Mold Still in the News
A recent award to a tenant was the highest ever in Michigan (Wayne County Circuit Court) for personal injury resulting from mold exposure. Here, the tenant's apartment developed toxic mold following faulty repair of a toilet. According to the suit, the landlord ignored complaints that there was continuous leakage and persistent mold on the walls and ceilings. The jury found that the apartment management had failed to follow industry guidelines for cleaning up the mold, and had never bothered to do more than rip out dry wall where the mold was most visible. FC&S readers know there's more to it than that—see Mold—An Overview. In this case, the landlord's negligence resulted in a $925,000 award for the plaintiff. As of yet the case has no citation; the resident is Esmeralda Mahaffy; the defendant, Maple Creek apartments.
More on Security Breaches
It's never-ending. A day does not pass, it seems, without another security breach. Here is the latest round:
First, to those of you with the latest hand-held devices (and you know who you are), research presented at a recent technology conference indicated that devices utilizing Bluetooth technology can be breached. For further information, see the article by Keith J. Winstein in the June 16th Wall Street Journal.

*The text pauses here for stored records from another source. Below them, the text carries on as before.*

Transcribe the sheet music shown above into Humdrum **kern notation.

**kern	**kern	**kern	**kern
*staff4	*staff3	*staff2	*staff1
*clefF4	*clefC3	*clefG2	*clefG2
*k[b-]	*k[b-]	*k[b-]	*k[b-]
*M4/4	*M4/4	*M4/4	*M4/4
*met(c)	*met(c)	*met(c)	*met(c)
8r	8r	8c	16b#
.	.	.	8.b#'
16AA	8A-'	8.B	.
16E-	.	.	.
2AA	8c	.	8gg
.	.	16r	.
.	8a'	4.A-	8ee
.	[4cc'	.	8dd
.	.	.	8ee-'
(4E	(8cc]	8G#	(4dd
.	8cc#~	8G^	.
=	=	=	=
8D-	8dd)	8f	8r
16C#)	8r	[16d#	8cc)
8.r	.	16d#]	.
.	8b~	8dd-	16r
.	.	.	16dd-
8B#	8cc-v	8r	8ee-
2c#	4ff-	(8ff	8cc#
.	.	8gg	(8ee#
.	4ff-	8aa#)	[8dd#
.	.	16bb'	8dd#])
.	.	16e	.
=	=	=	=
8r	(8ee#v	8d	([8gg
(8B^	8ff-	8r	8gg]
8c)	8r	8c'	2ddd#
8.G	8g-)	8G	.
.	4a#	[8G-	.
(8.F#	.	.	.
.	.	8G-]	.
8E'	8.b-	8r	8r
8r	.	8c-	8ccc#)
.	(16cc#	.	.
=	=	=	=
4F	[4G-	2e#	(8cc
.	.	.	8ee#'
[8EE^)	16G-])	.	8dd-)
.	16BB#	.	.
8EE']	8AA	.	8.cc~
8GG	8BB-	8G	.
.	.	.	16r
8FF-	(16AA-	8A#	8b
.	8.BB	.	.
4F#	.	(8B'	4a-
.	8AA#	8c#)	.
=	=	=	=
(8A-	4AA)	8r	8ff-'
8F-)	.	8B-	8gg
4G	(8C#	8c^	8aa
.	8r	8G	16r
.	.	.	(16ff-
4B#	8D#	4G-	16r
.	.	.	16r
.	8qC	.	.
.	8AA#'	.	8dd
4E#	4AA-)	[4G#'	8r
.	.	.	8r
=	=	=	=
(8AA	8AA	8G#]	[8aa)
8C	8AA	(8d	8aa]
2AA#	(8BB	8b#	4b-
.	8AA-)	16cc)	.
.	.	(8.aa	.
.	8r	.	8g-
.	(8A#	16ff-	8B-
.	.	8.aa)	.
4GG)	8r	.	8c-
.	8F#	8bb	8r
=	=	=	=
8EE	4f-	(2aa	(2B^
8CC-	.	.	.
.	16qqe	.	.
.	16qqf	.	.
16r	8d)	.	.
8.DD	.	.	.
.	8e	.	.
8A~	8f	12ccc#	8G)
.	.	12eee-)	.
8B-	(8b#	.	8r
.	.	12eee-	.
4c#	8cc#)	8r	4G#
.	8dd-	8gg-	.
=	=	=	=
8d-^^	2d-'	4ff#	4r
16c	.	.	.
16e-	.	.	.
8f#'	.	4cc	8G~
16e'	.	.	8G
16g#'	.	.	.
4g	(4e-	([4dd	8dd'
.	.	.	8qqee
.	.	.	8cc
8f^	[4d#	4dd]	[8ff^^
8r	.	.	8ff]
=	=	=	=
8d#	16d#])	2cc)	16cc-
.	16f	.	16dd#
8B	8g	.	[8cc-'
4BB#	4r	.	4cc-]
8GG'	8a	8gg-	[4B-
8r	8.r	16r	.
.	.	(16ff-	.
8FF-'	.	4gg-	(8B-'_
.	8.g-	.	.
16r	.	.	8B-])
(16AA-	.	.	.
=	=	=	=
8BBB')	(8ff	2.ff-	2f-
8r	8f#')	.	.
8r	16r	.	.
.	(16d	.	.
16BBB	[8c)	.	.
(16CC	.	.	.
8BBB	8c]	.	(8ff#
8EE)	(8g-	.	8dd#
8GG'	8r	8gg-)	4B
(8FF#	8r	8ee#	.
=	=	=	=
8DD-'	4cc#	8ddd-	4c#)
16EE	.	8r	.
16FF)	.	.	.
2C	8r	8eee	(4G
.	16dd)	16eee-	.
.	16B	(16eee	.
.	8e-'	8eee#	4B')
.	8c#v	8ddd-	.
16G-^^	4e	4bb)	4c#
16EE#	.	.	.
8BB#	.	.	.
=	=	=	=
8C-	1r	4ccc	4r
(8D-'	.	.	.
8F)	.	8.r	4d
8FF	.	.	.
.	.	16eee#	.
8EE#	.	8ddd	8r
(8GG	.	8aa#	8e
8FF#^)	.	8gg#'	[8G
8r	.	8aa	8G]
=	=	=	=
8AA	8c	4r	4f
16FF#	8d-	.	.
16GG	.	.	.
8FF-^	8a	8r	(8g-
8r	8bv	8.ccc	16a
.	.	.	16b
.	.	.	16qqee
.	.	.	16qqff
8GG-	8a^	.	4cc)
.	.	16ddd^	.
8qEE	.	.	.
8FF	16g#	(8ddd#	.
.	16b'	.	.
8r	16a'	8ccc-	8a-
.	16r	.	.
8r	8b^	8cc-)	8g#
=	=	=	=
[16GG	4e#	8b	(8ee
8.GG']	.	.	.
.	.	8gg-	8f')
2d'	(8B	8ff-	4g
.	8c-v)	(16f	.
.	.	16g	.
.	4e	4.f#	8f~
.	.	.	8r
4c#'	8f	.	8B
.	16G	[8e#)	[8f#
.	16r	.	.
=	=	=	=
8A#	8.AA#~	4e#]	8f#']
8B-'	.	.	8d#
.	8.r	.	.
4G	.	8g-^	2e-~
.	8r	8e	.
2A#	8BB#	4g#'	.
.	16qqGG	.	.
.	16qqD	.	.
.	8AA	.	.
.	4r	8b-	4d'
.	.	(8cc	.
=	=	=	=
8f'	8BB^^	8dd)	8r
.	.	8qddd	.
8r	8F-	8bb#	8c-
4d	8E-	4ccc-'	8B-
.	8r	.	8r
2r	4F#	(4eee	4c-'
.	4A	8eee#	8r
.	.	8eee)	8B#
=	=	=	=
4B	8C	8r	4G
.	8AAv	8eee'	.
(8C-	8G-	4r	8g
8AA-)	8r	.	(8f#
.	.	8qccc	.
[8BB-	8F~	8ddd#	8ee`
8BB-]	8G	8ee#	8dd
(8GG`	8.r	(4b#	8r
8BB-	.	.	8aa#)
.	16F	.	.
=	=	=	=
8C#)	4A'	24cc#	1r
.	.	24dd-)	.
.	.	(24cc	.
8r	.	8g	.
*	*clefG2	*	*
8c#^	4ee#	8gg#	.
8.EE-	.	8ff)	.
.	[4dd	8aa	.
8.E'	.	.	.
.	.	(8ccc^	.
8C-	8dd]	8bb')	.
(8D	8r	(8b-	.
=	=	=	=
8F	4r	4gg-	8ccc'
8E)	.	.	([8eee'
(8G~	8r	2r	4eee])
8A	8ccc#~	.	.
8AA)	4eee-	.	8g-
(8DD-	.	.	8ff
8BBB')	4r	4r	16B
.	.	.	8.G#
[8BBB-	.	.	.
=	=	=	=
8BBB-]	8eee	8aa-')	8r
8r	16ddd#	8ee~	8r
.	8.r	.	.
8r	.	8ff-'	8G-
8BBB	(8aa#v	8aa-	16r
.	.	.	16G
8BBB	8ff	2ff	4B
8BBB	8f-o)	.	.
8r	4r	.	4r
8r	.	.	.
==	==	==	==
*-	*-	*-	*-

Second, a laptop belonging to an MCI financial analyst was stolen from the analyst's car while the car was parked in the analyst's garage. Although seemingly a simple case of theft, the laptop contained names and social security numbers of 16,500 current and past MCI employees.
Third, the credit card processing company CardSystems Solutions Inc. has acknowledged it should not have been keeping consumer records. This breach recently might have led to over 40 million compromised accounts. When a credit transaction occurs, the card information is transmitted through a kind of data clearing-house, if you will. There, the card number is matched with the customer's name, address, and other relevant information. In theory, the clearing-house should not keep the information, but pass it immediately to the card issuer. A corporate official said the company was storing the data for “research purposes.” Thanks for telling us. We certainly feel better now.
Fourth, can anything be done to stop this? Visa USA is initiating new technology that will alert fraudulent transactions at the check-out line. The system compares each transaction with others in the network, as well as with compromised accounts. Visa anticipates the system will prevent some $164 million in fraud losses over the next five years.